21 Master-Slave Replication Design and Implementation Based on State Machine #

In this lesson, I would like to talk to you about how Redis achieves master-slave replication based on the design philosophy of state machines.

Master-slave replication is a technique that we are probably familiar with because we often use it in Redis or MySQL databases to synchronize data between master and slave nodes, thus improving the high availability of services.

In terms of principles, Redis master-slave replication mainly involves three cases: full replication, incremental replication, and long connection synchronization. Full replication transfers the RDB file, incremental replication transfers commands during the disconnection between master and slave, while long connection synchronization transfers requests received by the master node to the slave node.

These three cases may seem simple, but when implementing them, we usually need to consider various logical processes under different states such as establishing the master-slave connection, handshake and verification, replication situation detection, and data transfer.

So, how can we efficiently implement master-slave replication?

In reality, Redis adopts the design philosophy of state machines to implement different states and transitions between states clearly. This design and implementation approach is actually very important when we implement network functionality, as it can prevent logical conflicts or omissions when dealing with different states. Therefore, in today’s lesson, I will introduce to you how to achieve master-slave replication based on state machines.

However, I want to clarify that since there are multiple states in master-slave replication, if we learn the details of each state all at once, we may easily confuse the differences between states and their transition relationships. So, in today’s lesson, I will first introduce the four stages of the replication process as a whole, and then we will gradually learn about the states and changes in each stage.

The Four Stages of Master-Slave Replication #

First, we can divide the entire replication process into four stages based on the key events that occur during master-slave replication. These stages are initialization, connection establishment, master-slave handshake, and replication type determination and execution. Let’s now understand the main tasks performed in each of these stages.

1. Initialization Stage

When we set a Redis instance A as a slave of another instance B, instance A completes the initialization process, which primarily involves obtaining the IP address and port number of the master. There are three ways to perform this initialization process.

• Method 1: Execute the replicaof masterip masterport command on instance A, specifying the IP address (masterip) and port number (masterport) of instance B.
• Method 2: Set replicaof masterip masterport in the configuration file of instance A, allowing instance A to obtain the master’s IP address and port number by parsing the file.
• Method 3: When starting instance A, set the startup parameter --replicaof [masterip] [masterport]. By parsing the startup parameter, instance A can obtain the IP address and port number of the master.

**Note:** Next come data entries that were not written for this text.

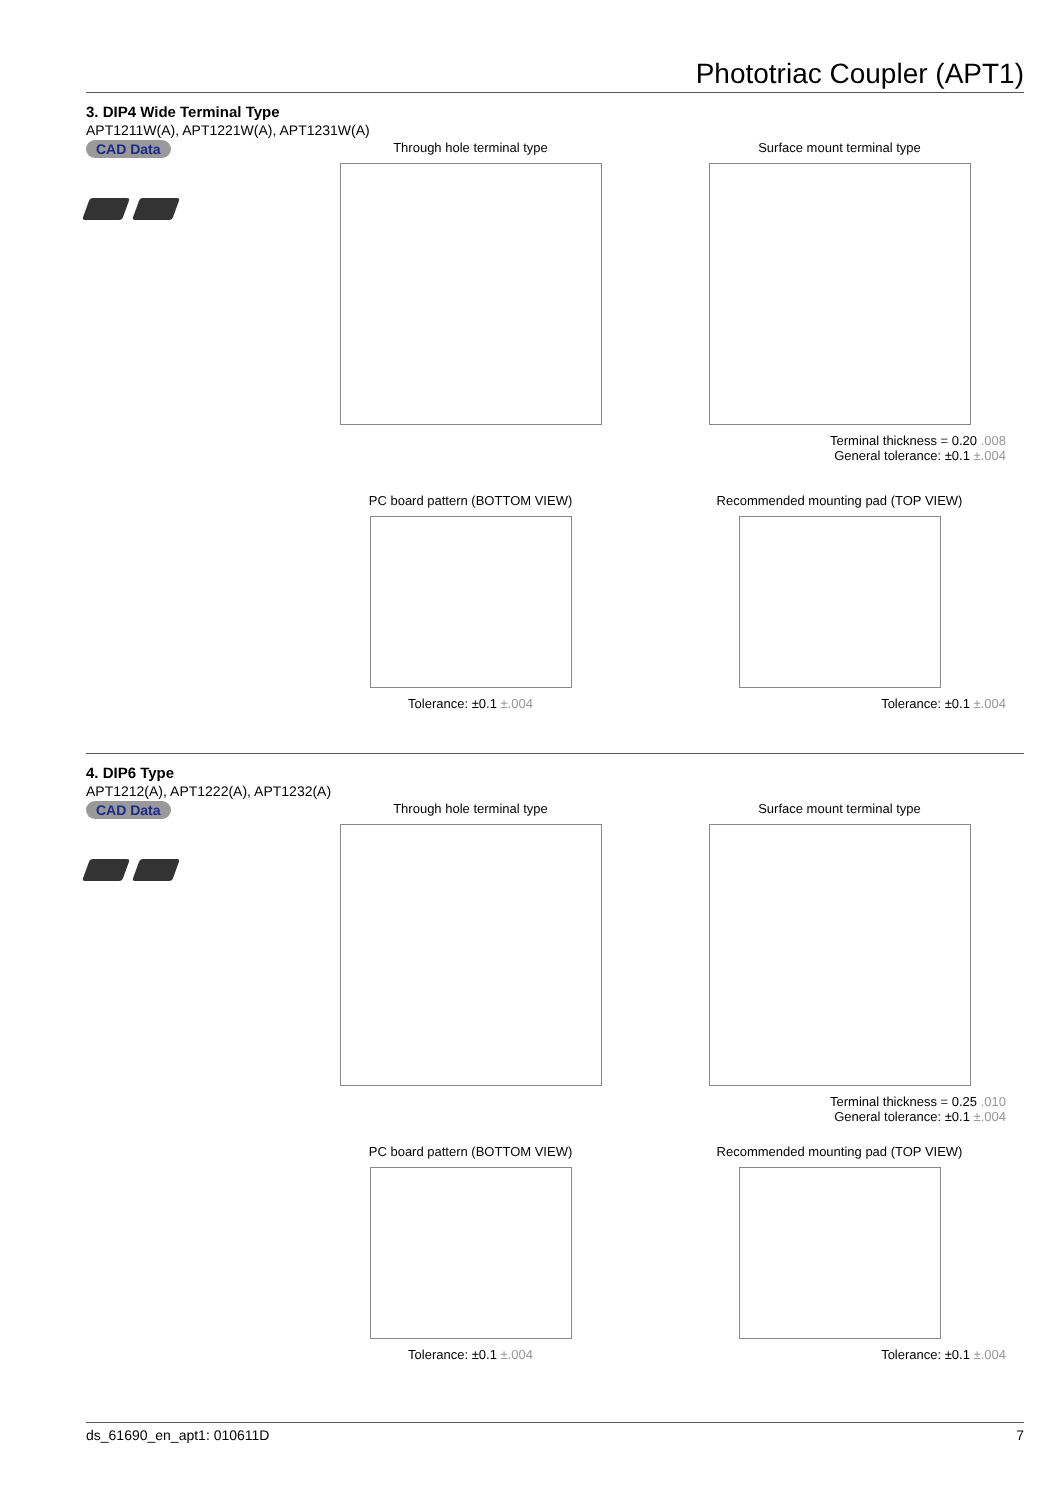Phototriac Coupler (APT1)
3. DIP4 Wide Terminal Type
APT1211W(A), APT1221W(A), APT1231W(A)
CAD Data
Through hole terminal type Surface mount terminal type
Terminal thickness = 0.20 .008
General tolerance: ±0.1 ±.004
PC board pattern (BOTTOM VIEW)
Tolerance: ±0.1 ±.004
Recommended mounting pad (TOP VIEW)
Tolerance: ±0.1 ±.004
4. DIP6 Type
APT1212(A), APT1222(A), APT1232(A)
CAD Data
Through hole terminal type Surface mount terminal type
Terminal thickness = 0.25 .010
General tolerance: ±0.1 ±.004
PC board pattern (BOTTOM VIEW)
Tolerance: ±0.1 ±.004
Recommended mounting pad (TOP VIEW)
Tolerance: ±0.1 ±.004
ds_61690_en_apt1: 010611D 7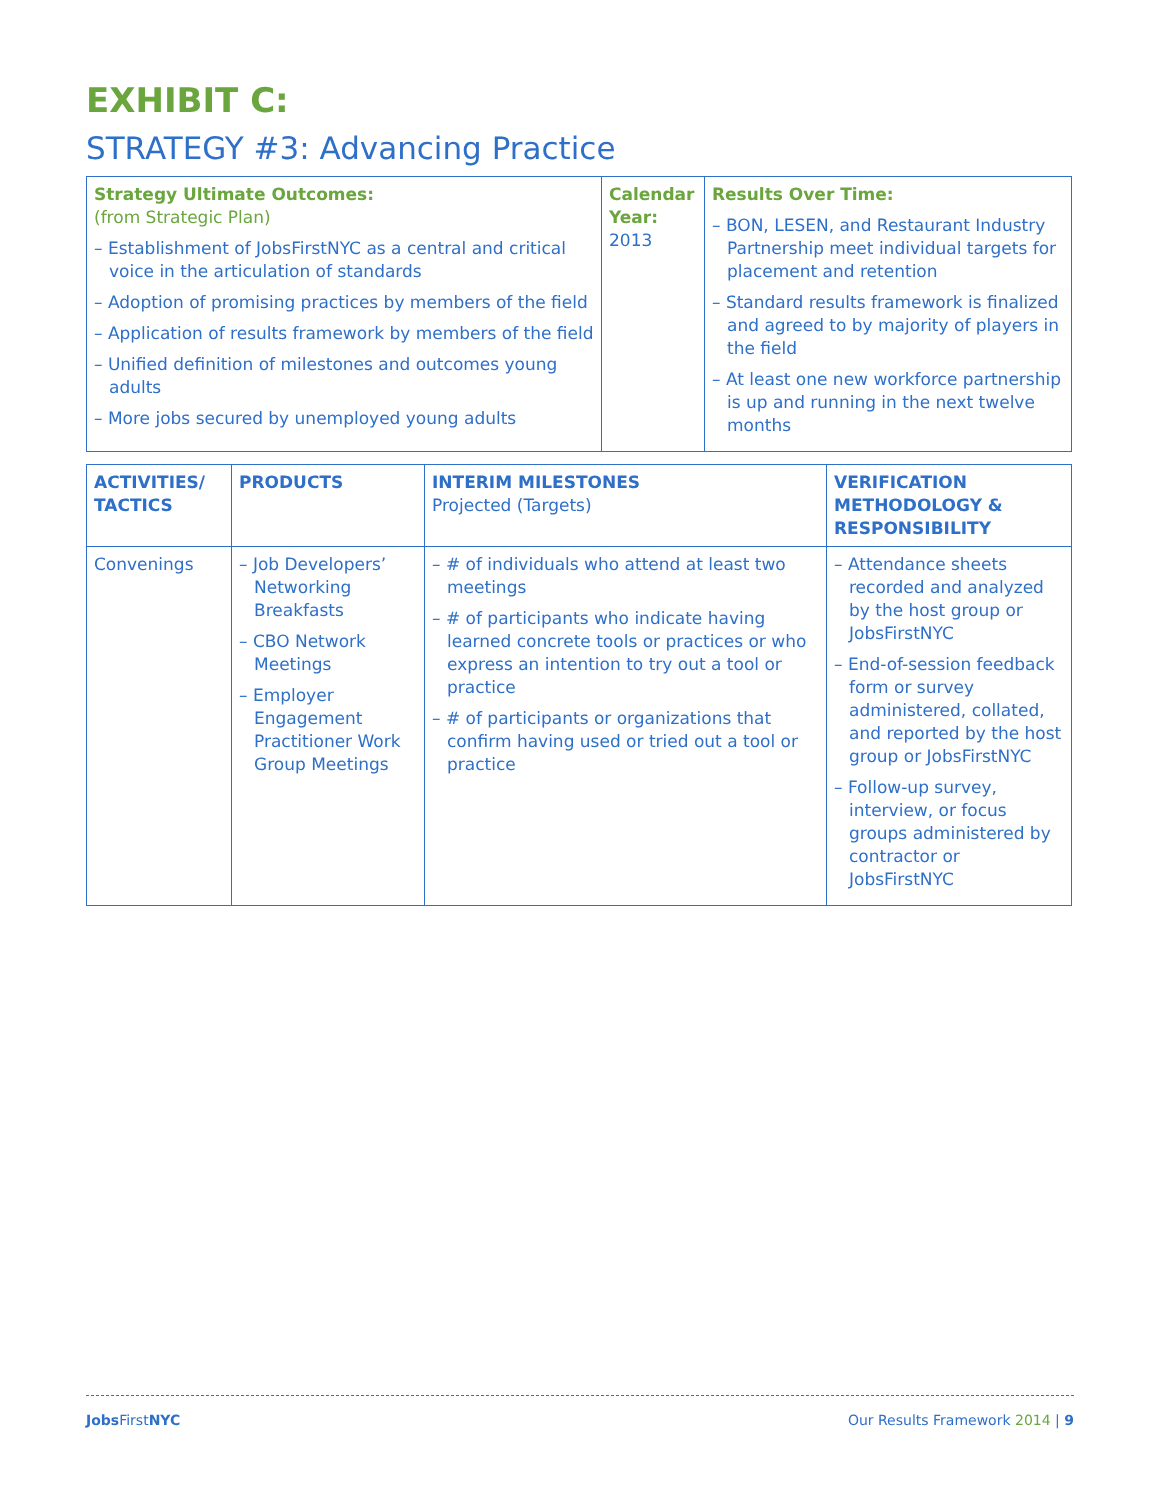EXHIBIT C:
STRATEGY #3: Advancing Practice
| Strategy Ultimate Outcomes: (from Strategic Plan) – Establishment of JobsFirstNYC as a central and critical voice in the articulation of standards – Adoption of promising practices by members of the field – Application of results framework by members of the field – Unified definition of milestones and outcomes young adults – More jobs secured by unemployed young adults | Calendar Year: 2013 | Results Over Time: – BON, LESEN, and Restaurant Industry Partnership meet individual targets for placement and retention – Standard results framework is finalized and agreed to by majority of players in the field – At least one new workforce partnership is up and running in the next twelve months |
| ACTIVITIES/ TACTICS | PRODUCTS | INTERIM MILESTONES Projected (Targets) | VERIFICATION METHODOLOGY & RESPONSIBILITY |
| --- | --- | --- | --- |
| Convenings | – Job Developers’ Networking Breakfasts – CBO Network Meetings – Employer Engagement Practitioner Work Group Meetings | – # of individuals who attend at least two meetings – # of participants who indicate having learned concrete tools or practices or who express an intention to try out a tool or practice – # of participants or organizations that confirm having used or tried out a tool or practice | – Attendance sheets recorded and analyzed by the host group or JobsFirstNYC – End-of-session feedback form or survey administered, collated, and reported by the host group or JobsFirstNYC – Follow-up survey, interview, or focus groups administered by contractor or JobsFirstNYC |
Jobs FirstNYC Our Results Framework 2014 | 9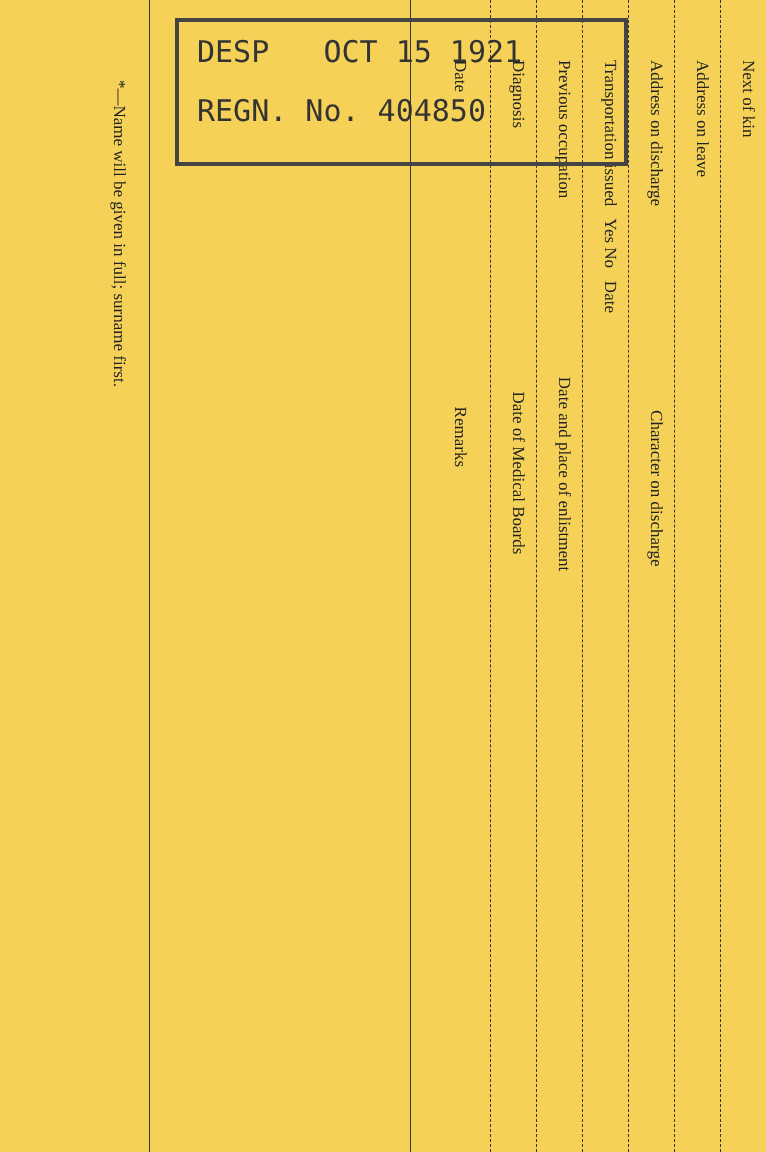Next of kin
Address on leave
Address on discharge Character on discharge
Transportation issued Yes No Date
Previous occupation Date and place of enlistment
Diagnosis Date of Medical Boards
Date Remarks
*—Name will be given in full; surname first.
DESP OCT 15 1921
REGN. No. 404850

2. Connection Establishment Stage

Next, once instance A has obtained the IP address and port number of the master, it will attempt to establish a TCP network connection with the master, and it will listen for commands sent by the master on the established network connection.

3. Master-Slave Handshake Stage

After establishing a connection between instance A and the master, instance A begins the handshake process with the master. In simple terms, the handshake process involves the exchange of PING-PONG messages between the master and the slave, while the slave verifies itself with the master based on the configuration information. Finally, the slave sends its own IP address, port number, and information about its support for diskless replication and PSYNC 2 protocol to the master.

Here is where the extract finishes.